» **Task objective**: Skip the pictures and copy all the data that follows exactly.
+++ Data to use +++
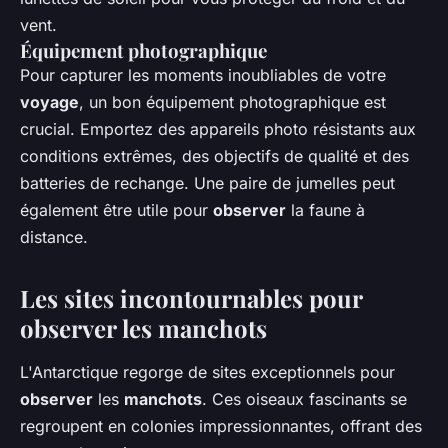
vent.
Équipement photographique
Pour capturer les moments inoubliables de votre
voyage
, un bon équipement photographique est
crucial. Emportez des appareils photo résistants aux
conditions extrêmes, des objectifs de qualité et des
batteries de rechange. Une paire de jumelles peut
également être utile pour
observer
la faune à
distance.
Les sites incontournables pour
observer les manchots
L'Antarctique regorge de sites exceptionnels pour
observer
les
manchots
. Ces oiseaux fascinants se
regroupent en colonies impressionnantes, offrant des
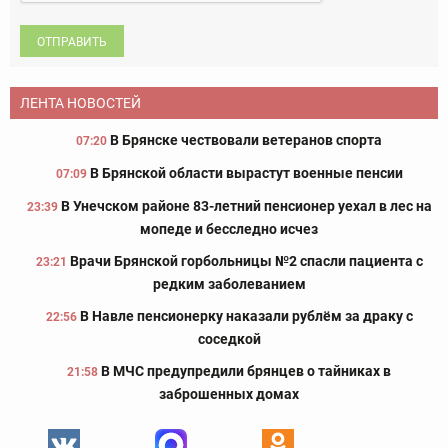
ОТПРАВИТЬ
ЛЕНТА НОВОСТЕЙ
В Брянске чествовали ветеранов спорта
07:20
В Брянской области вырастут военные пенсии
07:09
В Унечском районе 83-летний пенсионер уехал в лес на
23:39
мопеде и бесследно исчез
Врачи Брянской горбольницы №2 спасли пациента с
23:21
редким заболеванием
В Навле пенсионерку наказали рублём за драку с
22:56
соседкой
В МЧС предупредили брянцев о тайниках в
21:58
заброшенных домах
+++
» **Output below**:
vent.
Équipement photographique
Pour capturer les moments inoubliables de votre
voyage
, un bon équipement photographique est
crucial. Emportez des appareils photo résistants aux
conditions extrêmes, des objectifs de qualité et des
batteries de rechange. Une paire de jumelles peut
également être utile pour
observer
la faune à
distance.
Les sites incontournables pour
observer les manchots
L'Antarctique regorge de sites exceptionnels pour
observer
les
manchots
. Ces oiseaux fascinants se
regroupent en colonies impressionnantes, offrant des
ОТПРАВИТЬ
ЛЕНТА НОВОСТЕЙ
В Брянске чествовали ветеранов спорта
07:20
В Брянской области вырастут военные пенсии
07:09
В Унечском районе 83-летний пенсионер уехал в лес на
23:39
мопеде и бесследно исчез
Врачи Брянской горбольницы №2 спасли пациента с
23:21
редким заболеванием
В Навле пенсионерку наказали рублём за драку с
22:56
соседкой
В МЧС предупредили брянцев о тайниках в
21:58
заброшенных домах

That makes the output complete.